Such scorn stemmed from what seemed apparent to onlookers: In the face of a triple-bogey, double-bogey, and two bogeys, McIlroy had simply quit. Disjointed statements about being “not in a good place mentally” and later complaining of wisdom tooth pain smacked of lame excuses. Fans traveled long distances and bought tickets to see the 23-year-old prodigy play. He owed it to them to finish the round.
Of course, McIlroy is not required to face such a life in the proverbial fishbowl. The way out is simple: Be mediocre. No criticism hounded England’s Brian Davis after he withdrew from the same tournament prematurely. Who’s Brian Davis, you ask? Exactly.
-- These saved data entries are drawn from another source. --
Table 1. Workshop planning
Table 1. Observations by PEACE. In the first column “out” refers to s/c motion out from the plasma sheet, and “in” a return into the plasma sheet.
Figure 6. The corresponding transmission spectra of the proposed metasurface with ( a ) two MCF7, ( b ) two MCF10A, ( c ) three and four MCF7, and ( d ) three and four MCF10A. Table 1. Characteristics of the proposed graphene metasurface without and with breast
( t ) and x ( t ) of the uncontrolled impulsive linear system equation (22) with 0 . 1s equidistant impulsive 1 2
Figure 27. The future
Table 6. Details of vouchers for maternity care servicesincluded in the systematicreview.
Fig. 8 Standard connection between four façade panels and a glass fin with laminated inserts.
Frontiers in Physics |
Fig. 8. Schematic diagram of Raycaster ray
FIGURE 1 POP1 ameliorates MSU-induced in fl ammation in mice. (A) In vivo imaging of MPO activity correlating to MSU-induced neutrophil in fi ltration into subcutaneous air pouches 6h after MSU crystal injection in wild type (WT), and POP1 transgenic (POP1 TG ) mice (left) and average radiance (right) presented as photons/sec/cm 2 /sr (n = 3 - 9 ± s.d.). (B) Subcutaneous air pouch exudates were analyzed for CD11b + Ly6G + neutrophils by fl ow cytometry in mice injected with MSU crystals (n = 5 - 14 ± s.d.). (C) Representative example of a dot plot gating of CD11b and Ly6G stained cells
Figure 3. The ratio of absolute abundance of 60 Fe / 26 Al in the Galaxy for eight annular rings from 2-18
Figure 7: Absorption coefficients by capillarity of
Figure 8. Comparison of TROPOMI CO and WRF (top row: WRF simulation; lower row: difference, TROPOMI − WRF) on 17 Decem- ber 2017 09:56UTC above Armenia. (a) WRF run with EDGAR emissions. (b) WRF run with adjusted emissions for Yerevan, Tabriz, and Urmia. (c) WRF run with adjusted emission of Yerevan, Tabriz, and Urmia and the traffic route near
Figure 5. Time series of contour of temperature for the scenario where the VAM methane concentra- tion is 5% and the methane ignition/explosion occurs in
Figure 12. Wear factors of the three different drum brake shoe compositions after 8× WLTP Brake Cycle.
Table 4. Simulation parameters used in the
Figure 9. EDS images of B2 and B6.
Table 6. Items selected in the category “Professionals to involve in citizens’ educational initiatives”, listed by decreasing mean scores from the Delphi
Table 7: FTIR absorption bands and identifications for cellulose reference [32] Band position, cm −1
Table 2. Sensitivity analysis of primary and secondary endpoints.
McIlroy has a decision to make: Keep pursuing greatness and learn to carry the attending pressure and responsibility or step aside and enjoy a quieter life in the shadow of the man he grew up idolizing. That man, Tiger Woods, appears ready to reclaim the mantle of world’s best golfer, and the spotlight that goes along with it. Woods knows just how hot the glare of that light can be. He faced its worst as details of his many extramarital trysts were exposed during a very public divorce. But if five PGA Tour victories over the last calendar year is any indication, Woods has made his choice. He won’t be fading from view.
Beginning April 11, the demanding greens of Augusta National will provide a prime occasion for McIlroy to make his choice just as clear. Woods will be out to reassert his dominance and claim his fifth Masters Tournament crown. For McIlroy, every poor shot will be scrutinized, every reaction to a missed putt closely examined. The young Irishman has the swing to challenge Woods, to prove that he is truly the world’s new No. 1. But that role brings pain—and quite a bit more than aching teeth.
When his brother died in a car accident almost four years ago, Josh Willingham became a better hitter. Now with the Minnesota Twins, the 33-year-old outfielder hit 35 home runs last year and batted in 110 runs, the third-highest total in the American League. In 2009, though, he had to leave his team for 10 days, in the middle of the season, to return home and mourn with family.
Willingham says God used the death of his brother to get his attention and put his priorities back in order: “It put everything in perspective. To be honest, baseball was number one in my life before that happened. It wasn’t number one after. It was right where it was supposed to be—number three or four.”
The best two months of Willingham’s career came when he returned to baseball after those 10 days—not because he was any better physically, he says, but because his spiritual priorities had been adjusted. Freshly freed from the enslaving idol of baseball, he was now ready to enjoy the game in its proper place.
Injuries have also taught a lesson to the slugger from Florence, Ala. At one point he was “one injury away from back surgery,” which could have meant the end of his career: “It puts things in perspective. You have to lean on God.”